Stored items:

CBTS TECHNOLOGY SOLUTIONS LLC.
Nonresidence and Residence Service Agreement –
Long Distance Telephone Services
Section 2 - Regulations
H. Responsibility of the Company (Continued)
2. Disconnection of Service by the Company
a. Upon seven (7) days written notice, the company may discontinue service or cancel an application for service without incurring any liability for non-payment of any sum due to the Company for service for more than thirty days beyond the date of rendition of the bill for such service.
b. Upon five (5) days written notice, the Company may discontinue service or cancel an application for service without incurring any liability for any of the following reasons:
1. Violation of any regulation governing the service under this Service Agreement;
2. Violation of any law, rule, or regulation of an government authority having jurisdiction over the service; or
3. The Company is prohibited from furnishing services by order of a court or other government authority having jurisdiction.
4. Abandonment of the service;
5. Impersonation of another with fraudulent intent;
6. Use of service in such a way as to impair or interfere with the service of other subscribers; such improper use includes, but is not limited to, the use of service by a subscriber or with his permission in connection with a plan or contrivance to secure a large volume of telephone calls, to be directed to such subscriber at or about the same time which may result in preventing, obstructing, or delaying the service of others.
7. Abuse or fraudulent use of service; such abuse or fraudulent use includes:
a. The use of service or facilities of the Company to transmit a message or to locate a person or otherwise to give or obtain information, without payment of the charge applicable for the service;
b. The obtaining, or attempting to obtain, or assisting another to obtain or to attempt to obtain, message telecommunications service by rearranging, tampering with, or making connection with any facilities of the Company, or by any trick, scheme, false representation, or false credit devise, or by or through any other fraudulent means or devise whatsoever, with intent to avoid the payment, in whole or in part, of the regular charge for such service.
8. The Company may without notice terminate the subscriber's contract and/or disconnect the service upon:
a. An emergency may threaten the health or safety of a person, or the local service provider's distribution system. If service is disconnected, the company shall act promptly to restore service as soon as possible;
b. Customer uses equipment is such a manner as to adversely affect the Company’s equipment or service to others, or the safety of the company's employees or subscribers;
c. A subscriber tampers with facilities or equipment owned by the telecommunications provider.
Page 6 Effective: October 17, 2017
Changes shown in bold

...

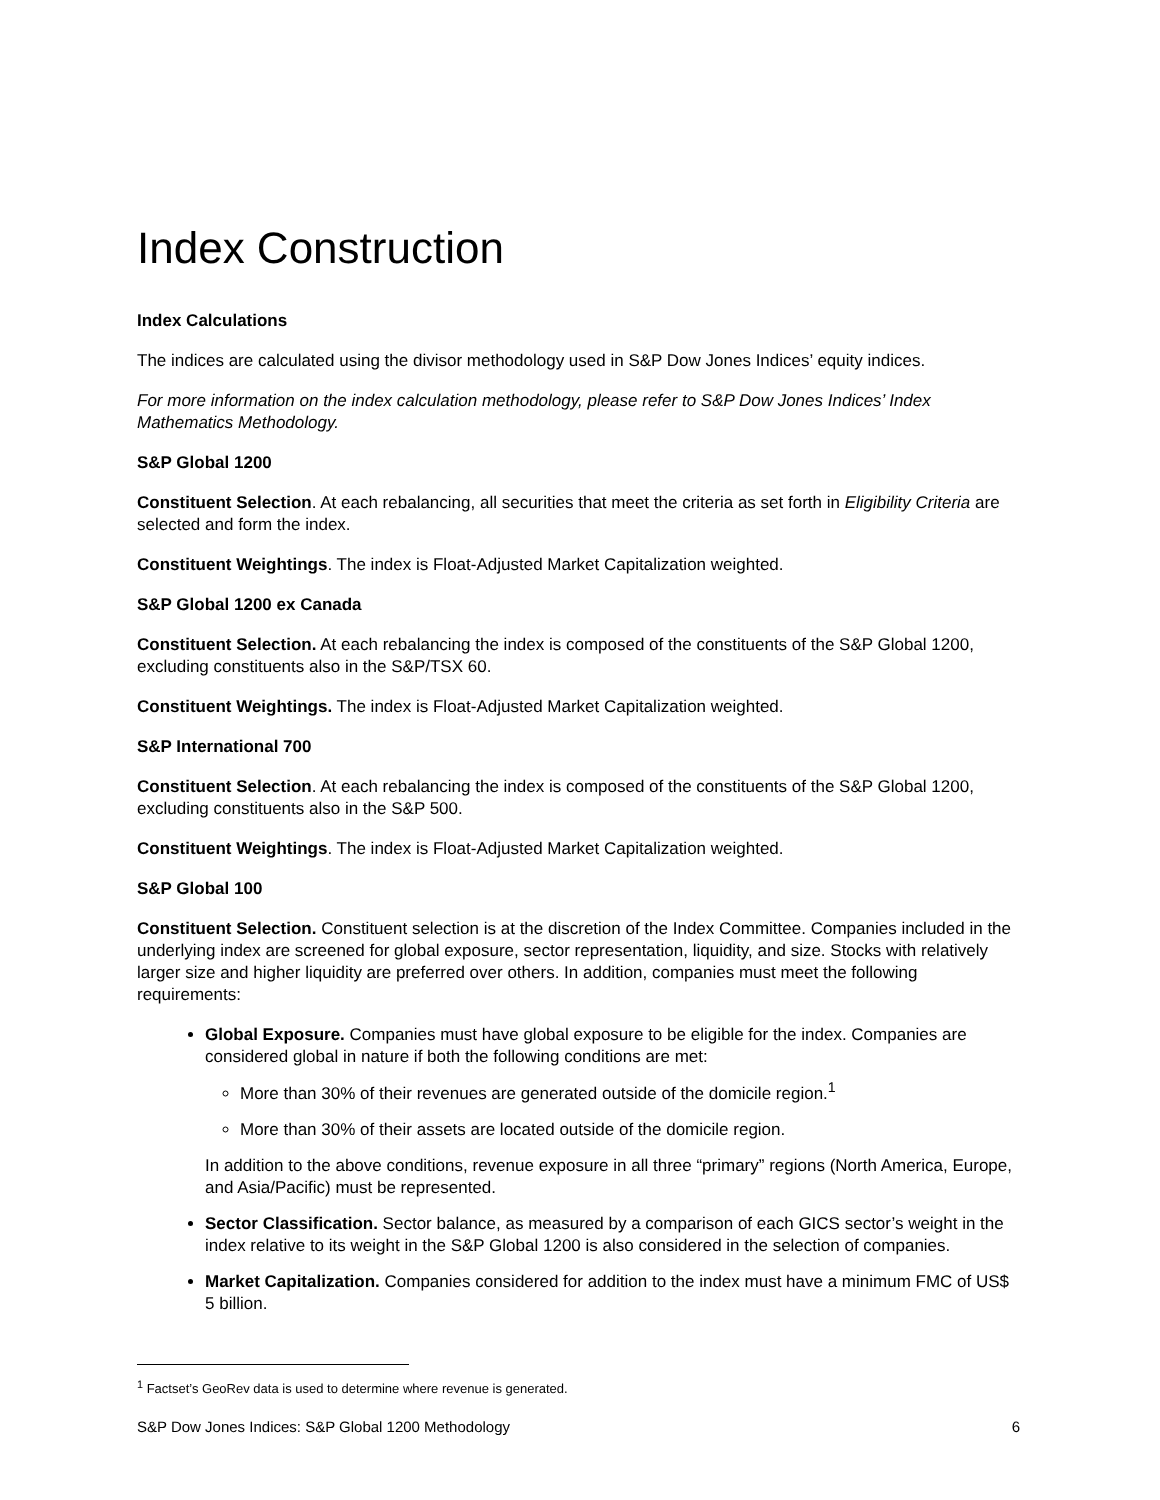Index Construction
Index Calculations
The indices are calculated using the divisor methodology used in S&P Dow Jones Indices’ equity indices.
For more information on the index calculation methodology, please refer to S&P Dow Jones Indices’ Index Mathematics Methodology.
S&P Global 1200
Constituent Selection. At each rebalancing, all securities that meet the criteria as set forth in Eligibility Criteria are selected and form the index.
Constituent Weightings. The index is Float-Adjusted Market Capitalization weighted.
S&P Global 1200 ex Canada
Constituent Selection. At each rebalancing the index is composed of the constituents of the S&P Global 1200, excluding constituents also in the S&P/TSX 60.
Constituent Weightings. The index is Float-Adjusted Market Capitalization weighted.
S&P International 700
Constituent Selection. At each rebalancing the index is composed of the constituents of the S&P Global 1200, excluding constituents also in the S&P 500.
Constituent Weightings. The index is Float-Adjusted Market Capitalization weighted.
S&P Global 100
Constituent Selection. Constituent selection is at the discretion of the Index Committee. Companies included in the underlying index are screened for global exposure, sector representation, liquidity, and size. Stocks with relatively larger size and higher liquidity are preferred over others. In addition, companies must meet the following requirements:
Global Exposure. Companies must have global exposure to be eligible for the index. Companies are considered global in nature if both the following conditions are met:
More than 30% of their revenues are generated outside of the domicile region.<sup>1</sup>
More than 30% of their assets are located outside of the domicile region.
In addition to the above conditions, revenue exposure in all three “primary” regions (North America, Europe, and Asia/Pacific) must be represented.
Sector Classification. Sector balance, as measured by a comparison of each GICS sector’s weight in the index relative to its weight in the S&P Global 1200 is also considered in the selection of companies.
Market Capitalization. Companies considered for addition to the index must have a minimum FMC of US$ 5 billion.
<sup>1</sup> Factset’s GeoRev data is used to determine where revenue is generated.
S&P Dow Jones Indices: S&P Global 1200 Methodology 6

---

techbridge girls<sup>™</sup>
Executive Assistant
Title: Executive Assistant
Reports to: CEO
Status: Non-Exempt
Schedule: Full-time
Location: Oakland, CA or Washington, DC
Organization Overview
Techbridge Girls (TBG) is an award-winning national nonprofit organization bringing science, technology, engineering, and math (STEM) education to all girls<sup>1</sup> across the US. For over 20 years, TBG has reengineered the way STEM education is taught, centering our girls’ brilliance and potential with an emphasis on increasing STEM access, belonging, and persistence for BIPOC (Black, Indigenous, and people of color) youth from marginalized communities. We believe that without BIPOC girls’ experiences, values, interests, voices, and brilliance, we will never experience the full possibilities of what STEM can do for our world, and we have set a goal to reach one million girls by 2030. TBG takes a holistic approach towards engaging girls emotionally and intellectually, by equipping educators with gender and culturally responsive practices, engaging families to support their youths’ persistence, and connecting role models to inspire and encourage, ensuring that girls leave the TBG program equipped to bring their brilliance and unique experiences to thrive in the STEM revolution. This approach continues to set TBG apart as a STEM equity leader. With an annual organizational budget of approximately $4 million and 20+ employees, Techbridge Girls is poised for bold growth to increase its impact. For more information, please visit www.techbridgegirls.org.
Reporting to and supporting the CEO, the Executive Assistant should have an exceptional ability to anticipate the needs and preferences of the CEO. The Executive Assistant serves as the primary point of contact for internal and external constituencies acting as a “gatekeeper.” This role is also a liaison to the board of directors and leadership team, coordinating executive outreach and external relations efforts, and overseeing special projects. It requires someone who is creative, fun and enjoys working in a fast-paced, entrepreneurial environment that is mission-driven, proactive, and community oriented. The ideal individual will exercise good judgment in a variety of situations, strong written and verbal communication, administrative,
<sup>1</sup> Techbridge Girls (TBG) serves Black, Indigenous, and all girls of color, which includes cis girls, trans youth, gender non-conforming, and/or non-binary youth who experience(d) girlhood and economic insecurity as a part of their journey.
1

Problem statement: Could you return exactly the lines above from the line with "S&P Global 1200 ex Canada" to the line with "S&P International 700", both included, and nothing else?

Response for this exercise:
S&P Global 1200 ex Canada
Constituent Selection. At each rebalancing the index is composed of the constituents of the S&P Global 1200, excluding constituents also in the S&P/TSX 60.
Constituent Weightings. The index is Float-Adjusted Market Capitalization weighted.
S&P International 700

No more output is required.